@Hart
The brain does and probably has always fascinated me. I don't know the exact numbers, but having the studied the brain some, every region has some responsibility connected to our fuctioning... so I imagine we need all of it. All the parts of the brain are label and we at least have theories about what happens in each. Although I assume the hypothamus is actually doing what they think it's doing- since that's directly responsible for pretty much everything that happens in our bodies. I once read that most of what we know about how the brain functions come from when we see it damaged and not functioning properly. If you're ever curious, information on the brain is easy to find.
That's very admirable of you to do that for someone you feel impressed by. I've never understood being impressed honestly, though I've heard more than one person say they want to be impressed. I don't understand that, but I can't be impressed by people or impress them for that matter (maybe with how much I write, but I don't see what's impressive about such a fluke.) I'm impressed by how we function, I'm distressed by most of what we do. I don't need to be entertained or impressed or anything of the sort really. There's a wealth of information out there and it's accessible to me and if it wasn't I'd explore on my own. Collect it, put it into the soup that's my own version of daydreaming I suppose. Maybe it's thinking, sometimes it's thinking. I don't ponder though. At least I wouldn't describe what I do as pondering, I wonder, I seek, I find, I think, I organize it, alter it, fit into a scheme I can use (or discard it, antagonize it if it does so to me- it's a tad complicated to explain), but then I will wonder again and the process plays over and over.

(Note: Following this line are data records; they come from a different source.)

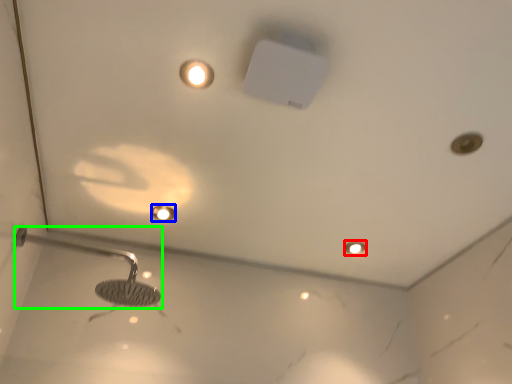
Question: Which object is the closest to the light fixture (highlighted by a red box)? Choose among these: droplight (highlighted by a blue box) or shower (highlighted by a green box).

Choices:
 (A) droplight
 (B) shower

Answer: (A)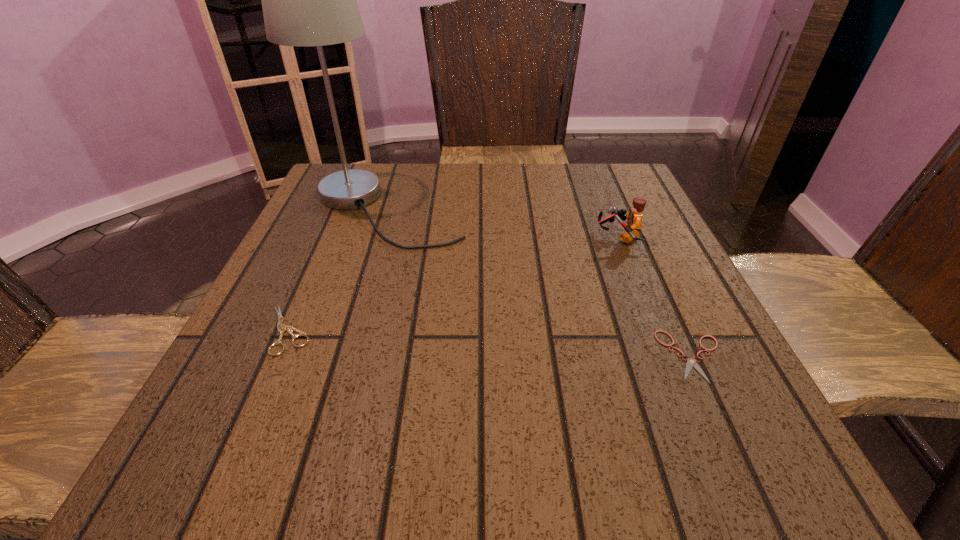
You are a GUI agent. You are given a task and a screenshot of the screen. Output one action in this format:
    pyautogui.click(x=<x>, y=<y>)
    Task: Click on the free space located 0.090m on the back of the second shortest object
    The image size is (960, 540).
    Given the screenshot: What is the action you would take?
    pyautogui.click(x=314, y=273)

This screenshot has width=960, height=540. I want to click on free point located on the left of the shorter shears, so click(x=554, y=356).

This screenshot has height=540, width=960. What are the coordinates of `object present at the far edge` in the screenshot? It's located at (308, 0).

Locate an element on the screen. This screenshot has width=960, height=540. table lamp situated at the left edge is located at coordinates (308, 0).

I want to click on shears that is at the left edge, so point(282,329).

This screenshot has height=540, width=960. In order to click on Lego at the right edge in this screenshot , I will do `click(634, 218)`.

This screenshot has height=540, width=960. Identify the location of shears situated at the right edge. (691, 362).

It is certainly awkward when people online drop very personal problems on people they don't know, yet that seems to be at least what some 60% of the internet is about if you're a forum surfer. It doesn't matter to me if people online like me and I have a way of saying what's on my mind and being blunt about it. I can't curve my behavior to overly sensitive trolls all the time, though it may bother me and be a pain to deal with or work around people who dislike me. I've upset many people, said things that are deviant to the status quo and upsetting. At a time I hated how I thought, I wanted to be liked, sure, fit in and all that. Now I sort of appreciate the fact that I don't. I rather dislike people, if I upset them it's not my problem, because I don't post things to be purposely malicious or usually directed at an individual, though there've been times I was banned for calling prommie trouble makers out. I feel like I've been brought into a world of problems. It's my goal to figure out the problems and when I pinpoint something and say it aloud it's like I've resurrected Hitler. Heh Heh. I can't say that, can't do that, can't think that, but I do.
Yes, there are hordes of characters with multiple arms and I've always thought the example of examples was in Hindu... They have a character named Sheeva in Mortal Kombat? Hmm, wonder who that's modeled after, seeing as the Hindu have a god with a similar name and many arms.

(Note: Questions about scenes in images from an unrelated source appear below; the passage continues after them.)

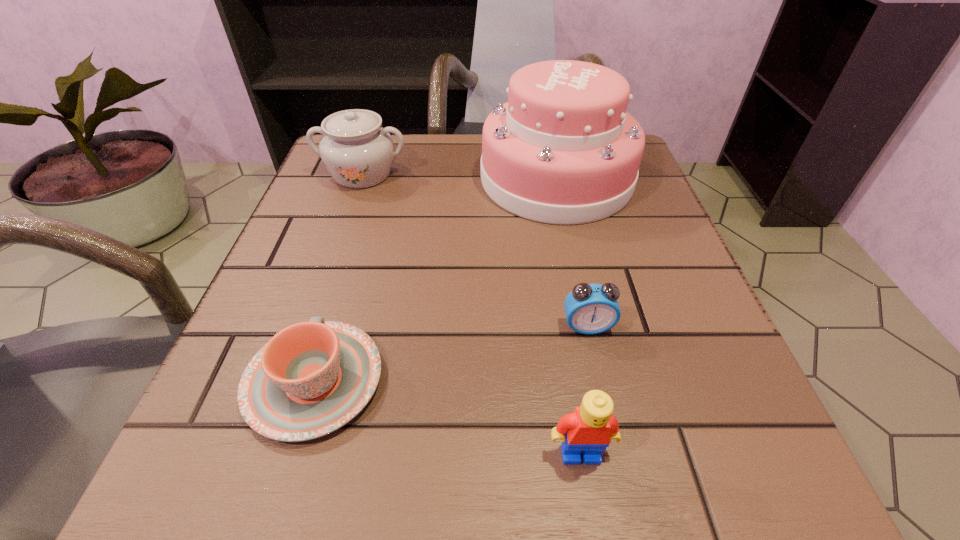
Find the location of a particular element. object present at the far right corner is located at coordinates (563, 150).

In the image, there is a desktop. Find the location of `vacant region at the far edge`. vacant region at the far edge is located at coordinates (476, 159).

In the image, there is a desktop. What are the coordinates of `vacant space at the near edge` in the screenshot? It's located at (360, 461).

Identify the location of vacant space at the left edge of the desktop. (226, 420).

The width and height of the screenshot is (960, 540). I want to click on vacant space at the right edge of the desktop, so click(588, 254).

Identify the location of vacant space at the far left corner of the desktop. (326, 172).

The width and height of the screenshot is (960, 540). Identify the location of blank space at the near left corner of the desktop. (307, 456).

At what (x,y) coordinates should I click in order to perform the action: click on vacant space at the near right corner. Please return your answer as a coordinate pair (x, y). The height and width of the screenshot is (540, 960). Looking at the image, I should click on (775, 452).

Where is `free space between the Lego and the taller chinaware`? This screenshot has width=960, height=540. free space between the Lego and the taller chinaware is located at coordinates (471, 314).

At what (x,y) coordinates should I click in order to perform the action: click on vacant area that lies between the alarm clock and the shorter chinaware. Please return your answer as a coordinate pair (x, y). Looking at the image, I should click on (451, 354).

[Shiva]Seems a strange conversation has started, because of my speculation. I have no defense in the case of having weird interests, but I know that. Curiosity killed the cat, what curiosity forgot was that the cat had 9 lives.
It took me a long time to figure out something about creativity, originality and curiosity. Creativity is taking from what we know and making something original- supposedly, let's say- but originality is hard to keep that way. Curiosity is like a need to find originality. I feel creative people and curious people approach "the original" in opposite ways. I think I've never really gotten along with creative people because of this. Is originality created or is it discovered? What it means as far as what I was saying is that I think I've found original things, things that make me think, so I collect them, I experiment on them and I use them. I make my madscientist army or whatnot. I've done creative things, I think everyone has by the literal definition, but I don't think of myself as a creative person and I feel that distinction is opaque- absolutely defining.